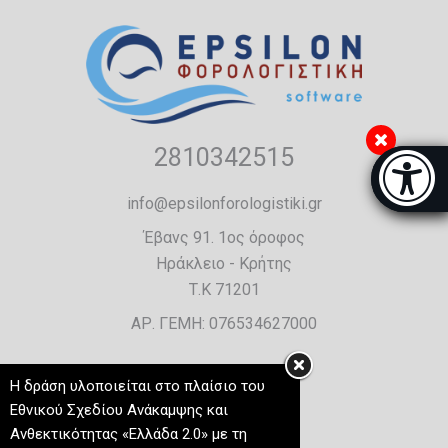
2810342515
Μπάρα π
[
info@epsilonforologistiki.gr
Έβανς 91. 1ος όροφος
Ηράκλειο - Κρήτης
Τ.Κ 71201
ΑΡ. ΓΕΜΗ: 076534627000
Η δράση υλοποιείται στο πλαίσιο του
Εθνικού Σχεδίου Ανάκαμψης και
Ανθεκτικότητας «Ελλάδα 2.0» με τη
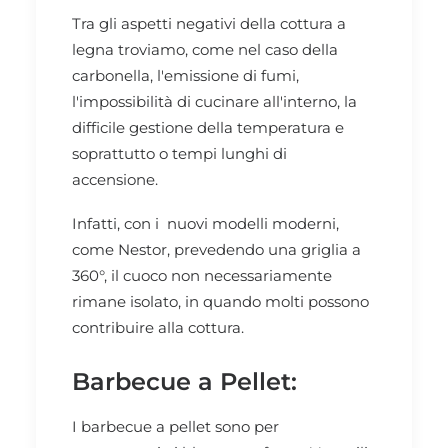
Tra gli aspetti negativi della cottura a
legna troviamo, come nel caso della
carbonella, l'emissione di fumi,
l'impossibilità di cucinare all'interno, la
difficile gestione della temperatura e
soprattutto o tempi lunghi di
accensione.
Infatti, con i nuovi modelli moderni,
come
Nestor,
prevedendo una griglia a
360°, il cuoco non necessariamente
rimane isolato, in quando molti possono
contribuire alla cottura.
Barbecue a Pellet:
I barbecue a pellet sono per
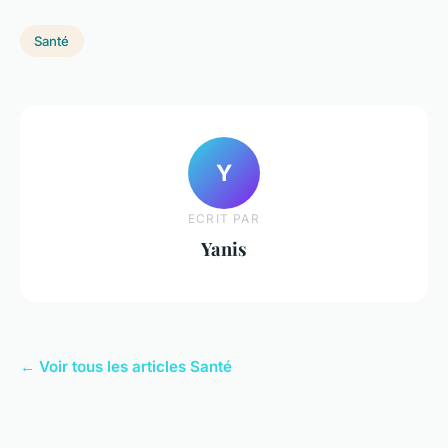
Santé
Y
ECRIT PAR
Yanis
← Voir tous les articles Santé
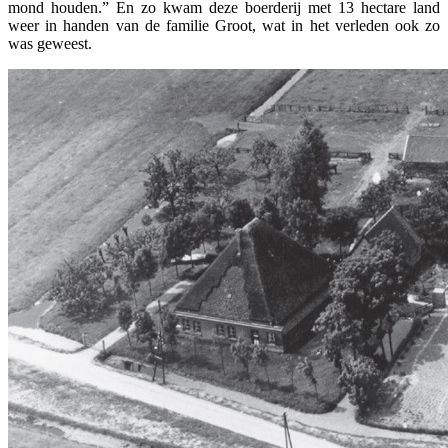
mond houden.” En zo kwam deze boerderij met 13 hectare land
weer in handen van de familie Groot, wat in het verleden ook zo
was geweest.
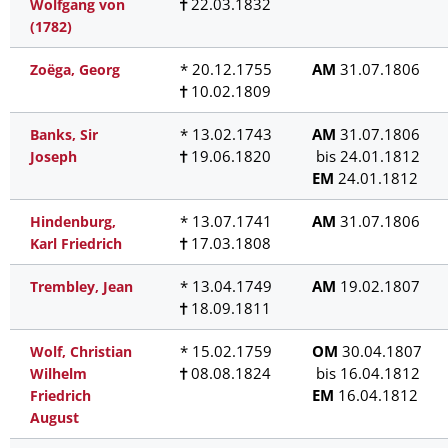
22.03.1832
Wolfgang von
(1782)
* 20.12.1755
AM
31.07.1806
Zoëga, Georg
10.02.1809
* 13.02.1743
AM
31.07.1806
Banks, Sir
19.06.1820
bis 24.01.1812
Joseph
EM
24.01.1812
* 13.07.1741
AM
31.07.1806
Hindenburg,
17.03.1808
Karl Friedrich
* 13.04.1749
AM
19.02.1807
Trembley, Jean
18.09.1811
* 15.02.1759
OM
30.04.1807
Wolf, Christian
08.08.1824
bis 16.04.1812
Wilhelm
EM
16.04.1812
Friedrich
August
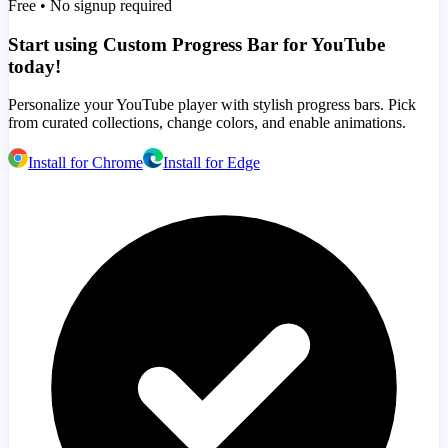
Free • No signup required
Start using Custom Progress Bar for YouTube
today!
Personalize your YouTube player with stylish progress bars. Pick
from curated collections, change colors, and enable animations.
Install for Chrome
Install for Edge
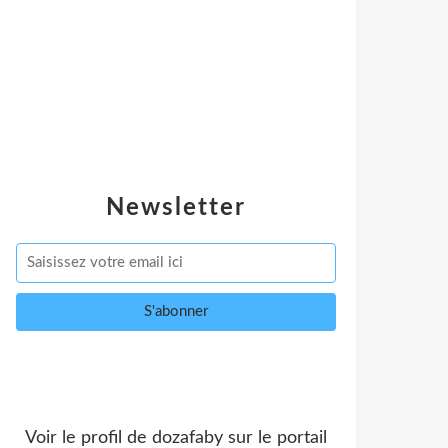
Newsletter
Voir le profil de
dozafaby
sur le portail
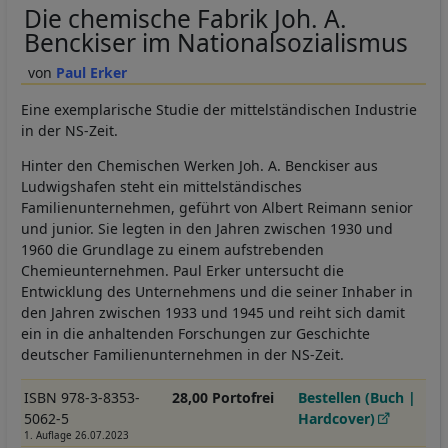
Die chemische Fabrik Joh. A.
Benckiser im Nationalsozialismus
Paul Erker
Eine exemplarische Studie der mittelständischen Industrie
in der NS-Zeit.
Hinter den Chemischen Werken Joh. A. Benckiser aus
Ludwigshafen steht ein mittelständisches
Familienunternehmen, geführt von Albert Reimann senior
und junior. Sie legten in den Jahren zwischen 1930 und
1960 die Grundlage zu einem aufstrebenden
Chemieunternehmen. Paul Erker untersucht die
Entwicklung des Unternehmens und die seiner Inhaber in
den Jahren zwischen 1933 und 1945 und reiht sich damit
ein in die anhaltenden Forschungen zur Geschichte
deutscher Familienunternehmen in der NS-Zeit.
ISBN 978-3-8353-
28,00 Portofrei
Bestellen (Buch |
5062-5
Hardcover)
1. Auflage 26.07.2023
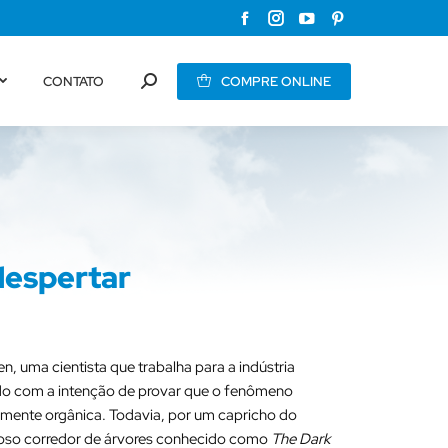
Facebook
Instagram
YouTube
Pinterest
page
page
page
page
CONTATO
COMPRE ONLINE
opens
opens
opens
opens
Buscar
in
in
in
in
new
new
new
new
window
window
window
window
despertar
ren, uma cientista que trabalha para a indústria
udo com a intenção de provar que o fenômeno
mente orgânica. Todavia, por um capricho do
famoso corredor de árvores conhecido como
The Dark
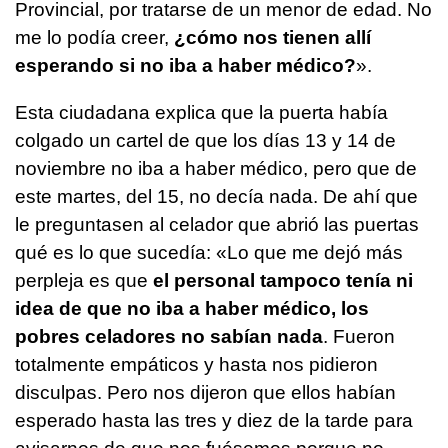
Provincial, por tratarse de un menor de edad. No
me lo podía creer,
¿cómo nos tienen allí
esperando si no iba a haber médico?
».
Esta ciudadana explica que la puerta había
colgado un cartel de que los días 13 y 14 de
noviembre no iba a haber médico, pero que de
este martes, del 15, no decía nada. De ahí que
le preguntasen al celador que abrió las puertas
qué es lo que sucedía: «Lo que me dejó más
perpleja es que
el personal tampoco tenía ni
idea de que no iba a haber médico, los
pobres celadores no sabían nada
. Fueron
totalmente empáticos y hasta nos pidieron
disculpas. Pero nos dijeron que ellos habían
esperado hasta las tres y diez de la tarde para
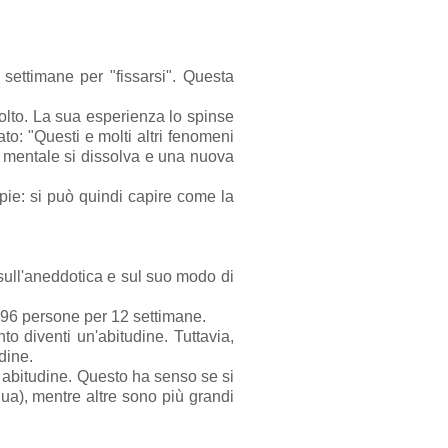
 settimane per "fissarsi". Questa
volto. La sua esperienza lo spinse
ato: "Questi e molti altri fenomeni
mentale si dissolva e una nuova
opie: si può quindi capire come la
 sull'aneddotica e sul suo modo di
di 96 persone per 12 settimane.
o diventi un'abitudine. Tuttavia,
dine.
a abitudine. Questo ha senso se si
ua), mentre altre sono più grandi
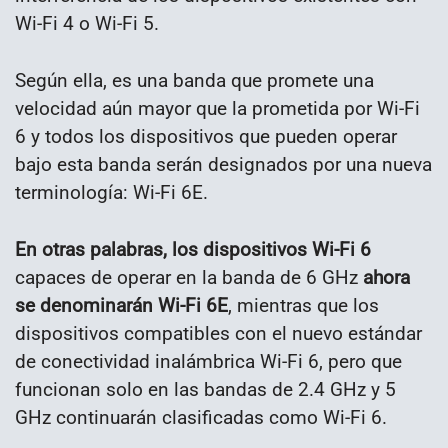
Wi-Fi 4 o Wi-Fi 5.
Según ella, es una banda que promete una
velocidad aún mayor que la prometida por Wi-Fi
6 y todos los dispositivos que pueden operar
bajo esta banda serán designados por una nueva
terminología: Wi-Fi 6E.
En otras palabras, los dispositivos Wi-Fi 6
capaces de operar en la banda de 6 GHz
ahora
se denominarán Wi-Fi 6E
, mientras que los
dispositivos compatibles con el nuevo estándar
de conectividad inalámbrica Wi-Fi 6, pero que
funcionan solo en las bandas de 2.4 GHz y 5
GHz continuarán clasificadas como Wi-Fi 6.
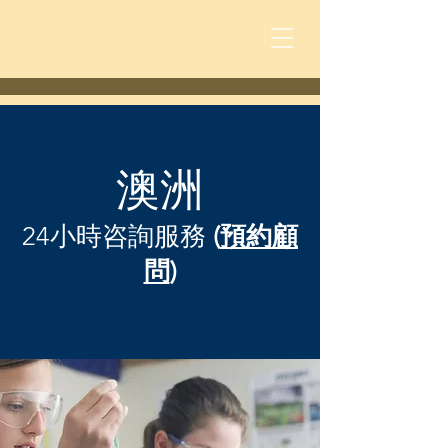
澳洲
24小時咨詢服務
(
預約顧
問
)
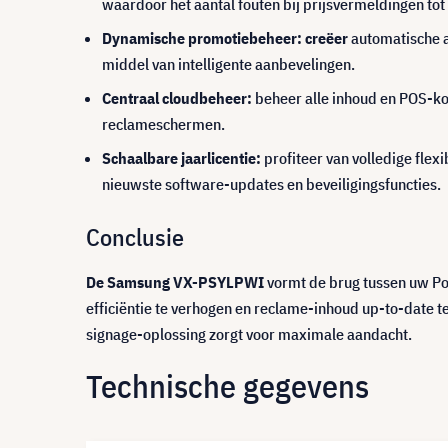
waardoor het aantal fouten bij prijsvermeldingen tot
Dynamische promotiebeheer: creëer
automatische a
middel van intelligente aanbevelingen.
Centraal cloudbeheer:
beheer alle inhoud en POS-kop
reclameschermen.
Schaalbare jaarlicentie:
profiteer van volledige flexi
nieuwste software-updates en beveiligingsfuncties.
Conclusie
De Samsung VX-PSYLPWI
vormt de brug tussen uw Po
efficiëntie te verhogen en reclame-inhoud up-to-date t
signage-oplossing zorgt voor maximale aandacht.
Technische gegevens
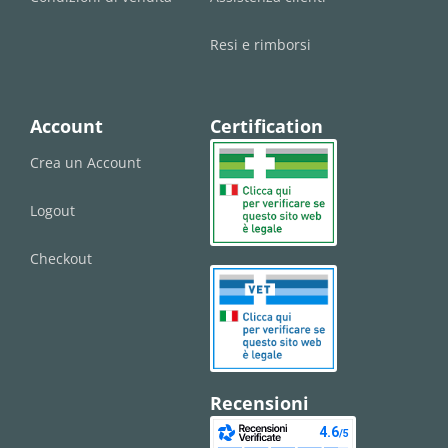
Resi e rimborsi
Account
Certification
Crea un Account
Logout
Checkout
Recensioni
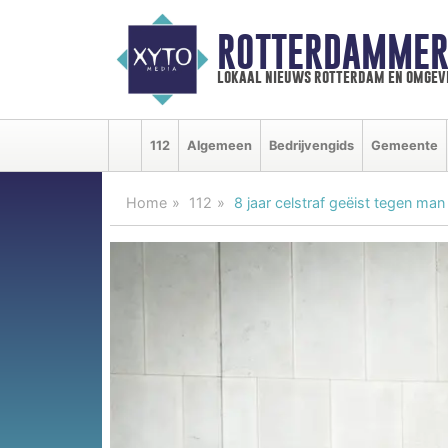
ROTTERDAMMER
lokaal nieuws rotterdam en omgev
112
Algemeen
Bedrijvengids
Gemeente
Home
112
8 jaar celstraf geëist tegen m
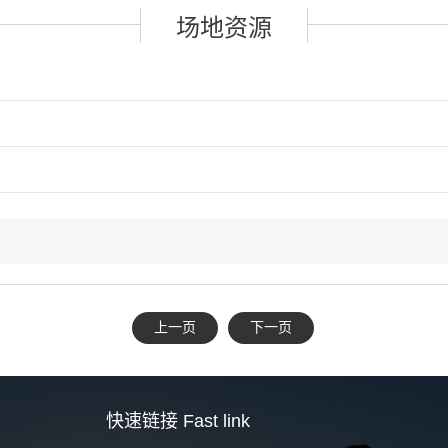
场地资源
上一页
下一页
快速链接
Fast link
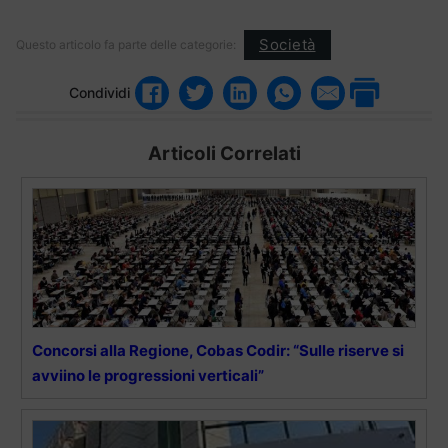
Società
Questo articolo fa parte delle categorie:
Condividi
Articoli Correlati
Concorsi alla Regione, Cobas Codir: “Sulle riserve si
avviino le progressioni verticali”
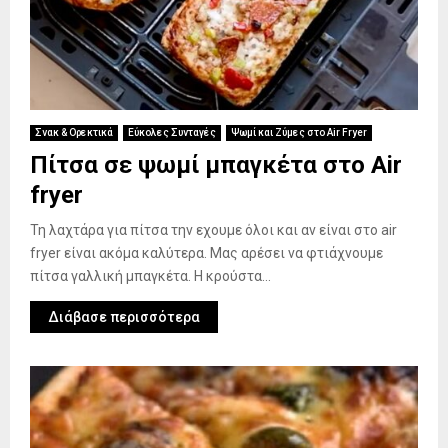
Σνακ & Ορεκτικά
Εύκολες Συνταγές
Ψωμί και Ζύμες στο Air Fryer
Πίτσα σε ψωμί μπαγκέτα στο Air
fryer
Τη λαχτάρα για πίτσα την εχουμε όλοι και αν είναι στο air
fryer είναι ακόμα καλύτερα. Μας αρέσει να φτιάχνουμε
πίτσα γαλλική μπαγκέτα. Η κρούστα...
Διάβασε περισσότερα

--- Task instructions ---
Each entry is to be returned as it stands, and each picture is to be left out.

--- Result of this task ---
2810342515
Μπάρα π
[
info@epsilonforologistiki.gr
Έβανς 91. 1ος όροφος
Ηράκλειο - Κρήτης
Τ.Κ 71201
ΑΡ. ΓΕΜΗ: 076534627000
Η δράση υλοποιείται στο πλαίσιο του
Εθνικού Σχεδίου Ανάκαμψης και
Ανθεκτικότητας «Ελλάδα 2.0» με τη
Tra gli aspetti negativi della cottura a
legna troviamo, come nel caso della
carbonella, l'emissione di fumi,
l'impossibilità di cucinare all'interno, la
difficile gestione della temperatura e
soprattutto o tempi lunghi di
accensione.
Infatti, con i nuovi modelli moderni,
come
Nestor,
prevedendo una griglia a
360°, il cuoco non necessariamente
rimane isolato, in quando molti possono
contribuire alla cottura.
Barbecue a Pellet:
I barbecue a pellet sono per
Santé
Y
ECRIT PAR
Yanis
← Voir tous les articles Santé
mond houden.” En zo kwam deze boerderij met 13 hectare land
weer in handen van de familie Groot, wat in het verleden ook zo
was geweest.
22.03.1832
Wolfgang von
(1782)
* 20.12.1755
AM
31.07.1806
Zoëga, Georg
10.02.1809
* 13.02.1743
AM
31.07.1806
Banks, Sir
19.06.1820
bis 24.01.1812
Joseph
EM
24.01.1812
* 13.07.1741
AM
31.07.1806
Hindenburg,
17.03.1808
Karl Friedrich
* 13.04.1749
AM
19.02.1807
Trembley, Jean
18.09.1811
* 15.02.1759
OM
30.04.1807
Wolf, Christian
08.08.1824
bis 16.04.1812
Wilhelm
EM
16.04.1812
Friedrich
August
Free • No signup required
Start using Custom Progress Bar for YouTube
today!
Personalize your YouTube player with stylish progress bars. Pick
from curated collections, change colors, and enable animations.
Install for Chrome
Install for Edge
Newsletter
Voir le profil de
dozafaby
sur le portail
Die chemische Fabrik Joh. A.
Benckiser im Nationalsozialismus
Paul Erker
Eine exemplarische Studie der mittelständischen Industrie
in der NS-Zeit.
Hinter den Chemischen Werken Joh. A. Benckiser aus
Ludwigshafen steht ein mittelständisches
Familienunternehmen, geführt von Albert Reimann senior
und junior. Sie legten in den Jahren zwischen 1930 und
1960 die Grundlage zu einem aufstrebenden
Chemieunternehmen. Paul Erker untersucht die
Entwicklung des Unternehmens und die seiner Inhaber in
den Jahren zwischen 1933 und 1945 und reiht sich damit
ein in die anhaltenden Forschungen zur Geschichte
deutscher Familienunternehmen in der NS-Zeit.
ISBN 978-3-8353-
28,00 Portofrei
Bestellen (Buch |
5062-5
Hardcover)
1. Auflage 26.07.2023
Facebook
Instagram
YouTube
Pinterest
page
page
page
page
CONTATO
COMPRE ONLINE
opens
opens
opens
opens
Buscar
in
in
in
in
new
new
new
new
window
window
window
window
despertar
ren, uma cientista que trabalha para a indústria
udo com a intenção de provar que o fenômeno
mente orgânica. Todavia, por um capricho do
famoso corredor de árvores conhecido como
The Dark
Provincial, por tratarse de un menor de edad. No
me lo podía creer,
¿cómo nos tienen allí
esperando si no iba a haber médico?
».
Esta ciudadana explica que la puerta había
colgado un cartel de que los días 13 y 14 de
noviembre no iba a haber médico, pero que de
este martes, del 15, no decía nada. De ahí que
le preguntasen al celador que abrió las puertas
qué es lo que sucedía: «Lo que me dejó más
perpleja es que
el personal tampoco tenía ni
idea de que no iba a haber médico, los
pobres celadores no sabían nada
. Fueron
totalmente empáticos y hasta nos pidieron
disculpas. Pero nos dijeron que ellos habían
esperado hasta las tres y diez de la tarde para
 settimane per "fissarsi". Questa
volto. La sua esperienza lo spinse
ato: "Questi e molti altri fenomeni
mentale si dissolva e una nuova
opie: si può quindi capire come la
 sull'aneddotica e sul suo modo di
di 96 persone per 12 settimane.
o diventi un'abitudine. Tuttavia,
dine.
a abitudine. Questo ha senso se si
ua), mentre altre sono più grandi
Wi-Fi 4 o Wi-Fi 5.
Según ella, es una banda que promete una
velocidad aún mayor que la prometida por Wi-Fi
6 y todos los dispositivos que pueden operar
bajo esta banda serán designados por una nueva
terminología: Wi-Fi 6E.
En otras palabras, los dispositivos Wi-Fi 6
capaces de operar en la banda de 6 GHz
ahora
se denominarán Wi-Fi 6E
, mientras que los
dispositivos compatibles con el nuevo estándar
de conectividad inalámbrica Wi-Fi 6, pero que
funcionan solo en las bandas de 2.4 GHz y 5
GHz continuarán clasificadas como Wi-Fi 6.
澳洲
24小時咨詢服務
(
預約顧
問
)
waardoor het aantal fouten bij prijsvermeldingen tot
Dynamische promotiebeheer: creëer
automatische a
middel van intelligente aanbevelingen.
Centraal cloudbeheer:
beheer alle inhoud en POS-kop
reclameschermen.
Schaalbare jaarlicentie:
profiteer van volledige flexi
nieuwste software-updates en beveiligingsfuncties.
Conclusie
De Samsung VX-PSYLPWI
vormt de brug tussen uw Po
efficiëntie te verhogen en reclame-inhoud up-to-date t
signage-oplossing zorgt voor maximale aandacht.
Technische gegevens
Resi e rimborsi
Account
Certification
Crea un Account
Logout
Checkout
Recensioni
ROTTERDAMMER
lokaal nieuws rotterdam en omgev
112
Algemeen
Bedrijvengids
Gemeente
Home
112
8 jaar celstraf geëist tegen m
场地资源
上一页
下一页
快速链接
Fast link
Società
Questo articolo fa parte delle categorie:
Condividi
Articoli Correlati
Concorsi alla Regione, Cobas Codir: “Sulle riserve si
avviino le progressioni verticali”
Σνακ & Ορεκτικά
Εύκολες Συνταγές
Ψωμί και Ζύμες στο Air Fryer
Πίτσα σε ψωμί μπαγκέτα στο Air
fryer
Τη λαχτάρα για πίτσα την εχουμε όλοι και αν είναι στο air
fryer είναι ακόμα καλύτερα. Μας αρέσει να φτιάχνουμε
πίτσα γαλλική μπαγκέτα. Η κρούστα...
Διάβασε περισσότερα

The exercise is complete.